** Reading passage follows **

# Fishing About 3 Miles West of GSP Pier



## animalspooker (Jul 13, 2012)

Sunday morning caught 3 ladyfish, yesterday caught 4 pompano, today nothing. All on sand fleas. Any advice to catch more pomps?


----------



## TheLooney1 (Jul 2, 2009)

You caught 4? Sounds like you should be giving out the advice.


----------



## Charlie2 (Oct 2, 2007)

*Pompano*



TheLooney1 said:


> You caught 4? Sounds like you should be giving out the advice.


Amen Brother! This time of the year, 4 Pompano is an excellent catch. 

See Steve's post about surf fish populations. JMHO C2


----------



## Pier#r (Oct 2, 2007)

Right on, unless they are 4" long like the ones I've been seeing lately ;-)


----------



## Charlie2 (Oct 2, 2007)

*ompano Fishing*



Pier#r said:


> Right on, unless they are 4" long like the ones I've been seeing lately ;-)


You're going to see massive schools of what I call 'tenners' from now until the cold fronts start over in Texas and Louisiana. You'll see a lot of fish caught with some 'Legals' until then.

I will revert to a flyrod to take advantage of them. Catch and Release only.

It will get better; trust me! JMHO C2


----------



## TheLooney1 (Jul 2, 2009)

Do you fly fish from a boat or shore?


----------



## Charlie2 (Oct 2, 2007)

*Fly Fishinh*



TheLooney1 said:


> Do you fly fish from a boat or shore?


I sight fish from the sand with both fly and spinning rod. Running and Gunning is my game. :whistling: C2


----------

** End of Reading passage **
** Supplied data follows **

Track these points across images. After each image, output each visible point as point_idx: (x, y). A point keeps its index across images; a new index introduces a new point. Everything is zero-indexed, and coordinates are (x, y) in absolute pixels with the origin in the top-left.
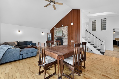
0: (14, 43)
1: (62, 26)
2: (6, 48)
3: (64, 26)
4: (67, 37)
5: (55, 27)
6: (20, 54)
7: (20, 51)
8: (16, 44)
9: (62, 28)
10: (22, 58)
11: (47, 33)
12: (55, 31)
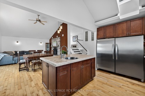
0: (12, 52)
1: (57, 36)
2: (3, 55)
3: (58, 37)
4: (59, 47)
5: (52, 38)
6: (13, 60)
7: (13, 58)
8: (14, 53)
9: (57, 38)
10: (14, 63)
11: (46, 43)
12: (52, 41)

** End of Supplied data **

— Task list —
• a. Could you reproduce the passage of the pompano fishing thread that starts at "You're going to" and ends at "some 'Legals' until then.", word for word?
• b. Which usernames post in the pompano fishing thread?

— Answers for this exercise —
• a.
You're going to see massive schools of what I call 'tenners' from now until the cold fronts start over in Texas and Louisiana. You'll see a lot of fish caught with some 'Legals' until then.

• b. animalspooker, TheLooney1, Charlie2, Pier#r